• Exercise brief: Please restate the data that follows, leaving every word in place.
* * * * * * *
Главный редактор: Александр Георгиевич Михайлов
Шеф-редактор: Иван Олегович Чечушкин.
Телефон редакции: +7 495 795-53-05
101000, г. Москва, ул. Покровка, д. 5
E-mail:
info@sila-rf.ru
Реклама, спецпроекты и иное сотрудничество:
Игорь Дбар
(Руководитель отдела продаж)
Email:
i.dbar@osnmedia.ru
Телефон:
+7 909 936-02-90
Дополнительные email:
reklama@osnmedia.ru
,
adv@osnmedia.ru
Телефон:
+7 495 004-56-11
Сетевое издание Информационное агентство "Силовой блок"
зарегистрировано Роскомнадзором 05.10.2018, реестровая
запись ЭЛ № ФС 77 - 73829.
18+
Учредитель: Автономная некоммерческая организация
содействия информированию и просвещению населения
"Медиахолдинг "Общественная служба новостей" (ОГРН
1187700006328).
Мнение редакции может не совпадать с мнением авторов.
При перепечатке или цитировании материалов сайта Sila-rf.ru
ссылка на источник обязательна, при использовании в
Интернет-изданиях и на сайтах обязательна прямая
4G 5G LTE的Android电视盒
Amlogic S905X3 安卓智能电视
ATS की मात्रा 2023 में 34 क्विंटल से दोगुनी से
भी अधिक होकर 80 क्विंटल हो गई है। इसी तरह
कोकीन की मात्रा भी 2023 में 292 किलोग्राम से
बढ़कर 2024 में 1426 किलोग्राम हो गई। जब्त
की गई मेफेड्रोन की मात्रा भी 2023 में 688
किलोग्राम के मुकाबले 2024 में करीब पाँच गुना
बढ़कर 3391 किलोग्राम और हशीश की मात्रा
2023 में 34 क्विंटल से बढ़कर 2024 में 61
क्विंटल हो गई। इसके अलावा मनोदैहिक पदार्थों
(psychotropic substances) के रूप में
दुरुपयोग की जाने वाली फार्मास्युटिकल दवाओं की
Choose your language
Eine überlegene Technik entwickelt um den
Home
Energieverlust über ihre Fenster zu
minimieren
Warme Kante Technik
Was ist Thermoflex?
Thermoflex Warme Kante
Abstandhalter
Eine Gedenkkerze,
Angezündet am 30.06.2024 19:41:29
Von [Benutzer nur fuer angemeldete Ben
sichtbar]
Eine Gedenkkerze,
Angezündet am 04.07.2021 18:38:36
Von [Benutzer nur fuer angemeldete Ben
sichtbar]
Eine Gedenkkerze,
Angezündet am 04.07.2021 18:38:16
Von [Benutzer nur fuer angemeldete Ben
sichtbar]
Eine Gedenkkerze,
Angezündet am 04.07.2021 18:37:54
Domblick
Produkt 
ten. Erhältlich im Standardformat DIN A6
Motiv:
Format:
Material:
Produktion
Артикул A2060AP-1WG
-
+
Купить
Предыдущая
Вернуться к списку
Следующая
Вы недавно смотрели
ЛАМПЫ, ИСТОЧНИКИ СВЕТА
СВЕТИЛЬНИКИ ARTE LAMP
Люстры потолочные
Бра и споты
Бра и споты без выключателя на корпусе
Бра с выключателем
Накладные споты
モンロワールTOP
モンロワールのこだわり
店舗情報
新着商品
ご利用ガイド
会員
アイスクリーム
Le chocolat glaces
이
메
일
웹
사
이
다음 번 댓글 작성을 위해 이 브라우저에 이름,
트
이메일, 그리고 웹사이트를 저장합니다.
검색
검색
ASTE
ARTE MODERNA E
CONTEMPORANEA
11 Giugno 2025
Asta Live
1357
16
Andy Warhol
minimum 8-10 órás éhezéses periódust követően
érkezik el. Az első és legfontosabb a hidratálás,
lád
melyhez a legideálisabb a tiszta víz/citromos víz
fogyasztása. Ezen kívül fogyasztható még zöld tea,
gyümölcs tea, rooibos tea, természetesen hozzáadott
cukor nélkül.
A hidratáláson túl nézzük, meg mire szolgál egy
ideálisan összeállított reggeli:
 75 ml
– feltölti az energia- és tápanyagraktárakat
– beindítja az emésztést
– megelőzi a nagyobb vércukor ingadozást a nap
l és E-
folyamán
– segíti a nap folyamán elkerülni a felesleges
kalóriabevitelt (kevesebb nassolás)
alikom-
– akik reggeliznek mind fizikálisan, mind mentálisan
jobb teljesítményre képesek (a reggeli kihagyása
* * * * * * *
• Solution below:
Главный редактор: Александр Георгиевич Михайлов
Шеф-редактор: Иван Олегович Чечушкин.
Телефон редакции: +7 495 795-53-05
101000, г. Москва, ул. Покровка, д. 5
E-mail:
info@sila-rf.ru
Реклама, спецпроекты и иное сотрудничество:
Игорь Дбар
(Руководитель отдела продаж)
Email:
i.dbar@osnmedia.ru
Телефон:
+7 909 936-02-90
Дополнительные email:
reklama@osnmedia.ru
,
adv@osnmedia.ru
Телефон:
+7 495 004-56-11
Сетевое издание Информационное агентство "Силовой блок"
зарегистрировано Роскомнадзором 05.10.2018, реестровая
запись ЭЛ № ФС 77 - 73829.
18+
Учредитель: Автономная некоммерческая организация
содействия информированию и просвещению населения
"Медиахолдинг "Общественная служба новостей" (ОГРН
1187700006328).
Мнение редакции может не совпадать с мнением авторов.
При перепечатке или цитировании материалов сайта Sila-rf.ru
ссылка на источник обязательна, при использовании в
Интернет-изданиях и на сайтах обязательна прямая
4G 5G LTE的Android电视盒
Amlogic S905X3 安卓智能电视
ATS की मात्रा 2023 में 34 क्विंटल से दोगुनी से
भी अधिक होकर 80 क्विंटल हो गई है। इसी तरह
कोकीन की मात्रा भी 2023 में 292 किलोग्राम से
बढ़कर 2024 में 1426 किलोग्राम हो गई। जब्त
की गई मेफेड्रोन की मात्रा भी 2023 में 688
किलोग्राम के मुकाबले 2024 में करीब पाँच गुना
बढ़कर 3391 किलोग्राम और हशीश की मात्रा
2023 में 34 क्विंटल से बढ़कर 2024 में 61
क्विंटल हो गई। इसके अलावा मनोदैहिक पदार्थों
(psychotropic substances) के रूप में
दुरुपयोग की जाने वाली फार्मास्युटिकल दवाओं की
Choose your language
Eine überlegene Technik entwickelt um den
Home
Energieverlust über ihre Fenster zu
minimieren
Warme Kante Technik
Was ist Thermoflex?
Thermoflex Warme Kante
Abstandhalter
Eine Gedenkkerze,
Angezündet am 30.06.2024 19:41:29
Von [Benutzer nur fuer angemeldete Ben
sichtbar]
Eine Gedenkkerze,
Angezündet am 04.07.2021 18:38:36
Von [Benutzer nur fuer angemeldete Ben
sichtbar]
Eine Gedenkkerze,
Angezündet am 04.07.2021 18:38:16
Von [Benutzer nur fuer angemeldete Ben
sichtbar]
Eine Gedenkkerze,
Angezündet am 04.07.2021 18:37:54
Domblick
Produkt 
ten. Erhältlich im Standardformat DIN A6
Motiv:
Format:
Material:
Produktion
Артикул A2060AP-1WG
-
+
Купить
Предыдущая
Вернуться к списку
Следующая
Вы недавно смотрели
ЛАМПЫ, ИСТОЧНИКИ СВЕТА
СВЕТИЛЬНИКИ ARTE LAMP
Люстры потолочные
Бра и споты
Бра и споты без выключателя на корпусе
Бра с выключателем
Накладные споты
モンロワールTOP
モンロワールのこだわり
店舗情報
新着商品
ご利用ガイド
会員
アイスクリーム
Le chocolat glaces
이
메
일
웹
사
이
다음 번 댓글 작성을 위해 이 브라우저에 이름,
트
이메일, 그리고 웹사이트를 저장합니다.
검색
검색
ASTE
ARTE MODERNA E
CONTEMPORANEA
11 Giugno 2025
Asta Live
1357
16
Andy Warhol
minimum 8-10 órás éhezéses periódust követően
érkezik el. Az első és legfontosabb a hidratálás,
lád
melyhez a legideálisabb a tiszta víz/citromos víz
fogyasztása. Ezen kívül fogyasztható még zöld tea,
gyümölcs tea, rooibos tea, természetesen hozzáadott
cukor nélkül.
A hidratáláson túl nézzük, meg mire szolgál egy
ideálisan összeállított reggeli:
 75 ml
– feltölti az energia- és tápanyagraktárakat
– beindítja az emésztést
– megelőzi a nagyobb vércukor ingadozást a nap
l és E-
folyamán
– segíti a nap folyamán elkerülni a felesleges
kalóriabevitelt (kevesebb nassolás)
alikom-
– akik reggeliznek mind fizikálisan, mind mentálisan
jobb teljesítményre képesek (a reggeli kihagyása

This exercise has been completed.